Met de meeste hoogachting,
C . Baudelaire
AAN MADAME AUPICK
Parijs, ongeveer 10 mei 1844.
Vandaag heb ik mijnheer Ducessois gezien die heel aardig voor me was en die me een aantal diensten heeft aangeboden. Ik vertrek vanavond naar Fontainebleau en daar zal ik dan drie of vier dagen blijven.
Bij mijn terugkomst zal ik antwoord geven op de brief van mevrouw Mirbel middels een bezoek.
C . Baudelaire
AAN MADAME AUPICK
Parijs, 18 mei 1844.
Ik zou graag willen vragen of je zo vriendelijk zou willen zijn om me dinsdag rond twee uur op te wachten.

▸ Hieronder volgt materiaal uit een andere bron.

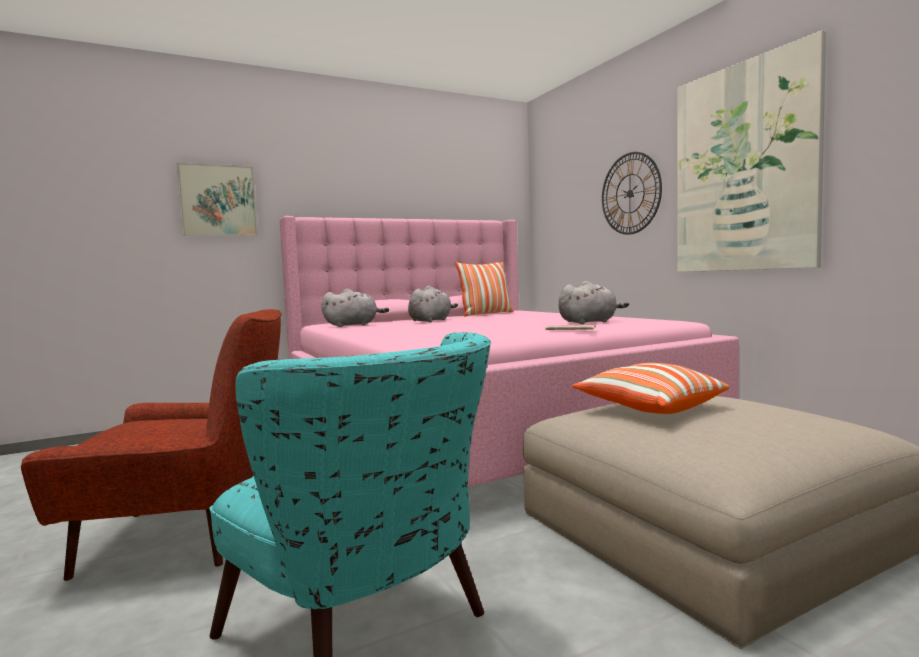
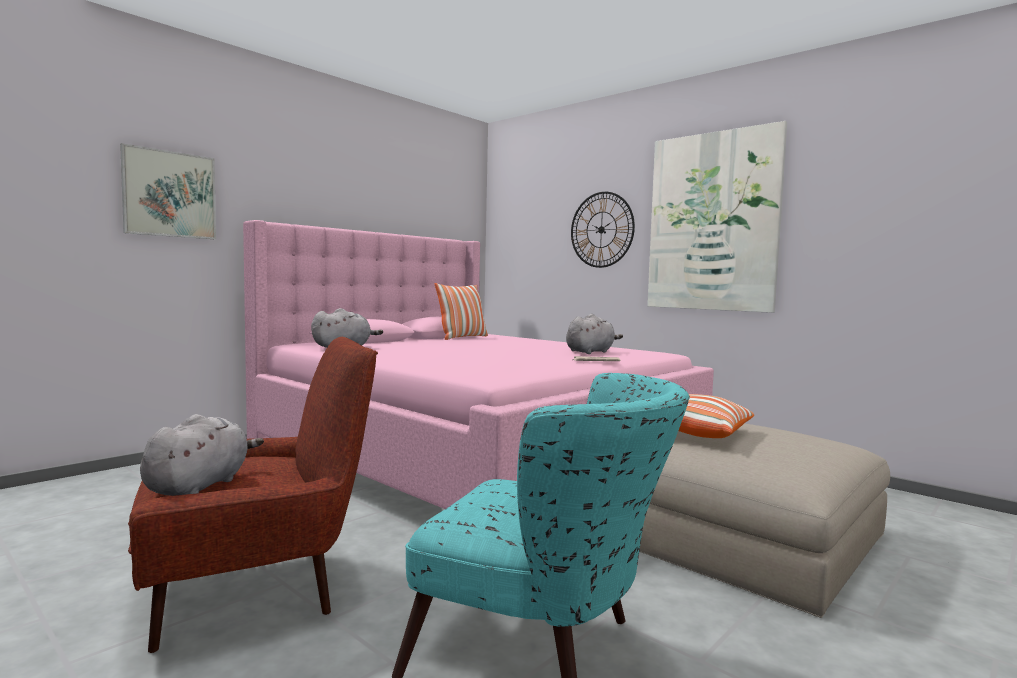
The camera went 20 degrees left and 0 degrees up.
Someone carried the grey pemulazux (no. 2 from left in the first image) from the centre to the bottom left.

Ik moet over verschillende zaken met je praten.
Ik ben op bezoek geweest bij mevrouw Mirbel, die alleraardigst voor me was.
Charles.
AAN MADAME AUPICK
Parijs, 10 juni 1844.
Bedankt voor je brief, en ik verzeker je dat je je op zijn minst heel erg vergist.
Ik zit nog steeds op mijn eindeloze novelle.
Maandag kom ik bij je – en dan zal ik je over mijn zaken vertellen.
Charles.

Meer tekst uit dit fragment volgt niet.